Here, we must divide by 5! to account for the five identical H's:
6!/5! = 6.

Multiplying the results above, we get:
P(exactly 5 H's) = 6 * 1/32 = 6/32.

Case 2: Exactly 4 heads
P(one way):
in 6 tosses, one way to get exactly 4 heads is HHHHTT.
P(HHHHTT) = (1/2)(1/2)(1/2)(1/2)(1/2)(1/2) = 1/32.

Total possible ways:
Any arrangement of the letters HHHHTT represents one way to get exactly 4 H"s and 2 T's.
Thus, to account for ALL OF THE WAYS to get exactly 4 H's and 2 T's, the result above must be multiplied by the number of ways to arrange the letters HHHHTT.
Number of ways to arrange 6 elements = 6!.
But when an arrangement includes IDENTICAL elements, we must divide by the number of ways each set of identical elements can be ARRANGED.
The reason:
When the identical elements swap positions, the arrangement doesn't change.
Here, we must divide by 4! to account for the four identical H's and by 2! to account for the two identical T's:
6!/(4!2!) = 15.

Multiplying the results above, we get:
P(exactly 4 H's) = 15 * 1/32 = 15/32.

Thus:
P(exactly 5 heads or exactly 4 heads) = 6/32 + 15/32 = 21/32.

More practice:
https://www.beatthegmat.com/select-exact ... 88786.html
https://www.beatthegmat.com/probability- ... 14250.html
https://www.beatthegmat.com/a-single-par ... 28342.html
https://www.beatthegmat.com/at-a-blind-t ... 20058.html
https://www.beatthegmat.com/rain-check-t79099.html
https://www.beatthegmat.com/probability-t227448.html

Thanks for good explanation.

BUT

How does it matter that 1st TAIL comes of 5 HEADs come.
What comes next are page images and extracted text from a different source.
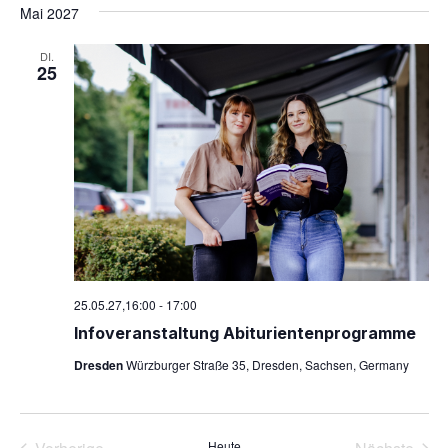
Mai 2027
DI.
25
25.05.27,16:00
-
17:00
Info­ver­an­stal­tung Abiturientenprogramme
Dresden
Würzburger Straße 35, Dresden, Sachsen, Germany
Heute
Since the number of apples given/taken will remain same corresponding to each HEAD/TAIL which will be >12 & <18 ?

Totally confused.

nikhilgmat31 wrote:Thanks for good explanation.

BUT

How does it matter that 1st TAIL comes of 5 HEADs come. Since the number of apples given/taken will remain same corresponding to each HEAD/TAIL which will be >12 & <18 ?

Totally confused.

Josh will finish with 16 apples if the 6 flips yield exactly 5 heads and 1 tails.
Here are all of the ways to get exactly 5 heads and 1 tails:
HHHHHT
HHHHTH
HHHTHH
HHTHHH
HTHHHH
THHHHH.
Total ways = 6.

Since there are 6 WAYS that Josh will finish with 16 apples, and there are a total of 32 WAYS to flip a coin 6 times, we get:
P(Josh finishes with 16 apples) = 6/32.

Thanks it helps & justifies the answer.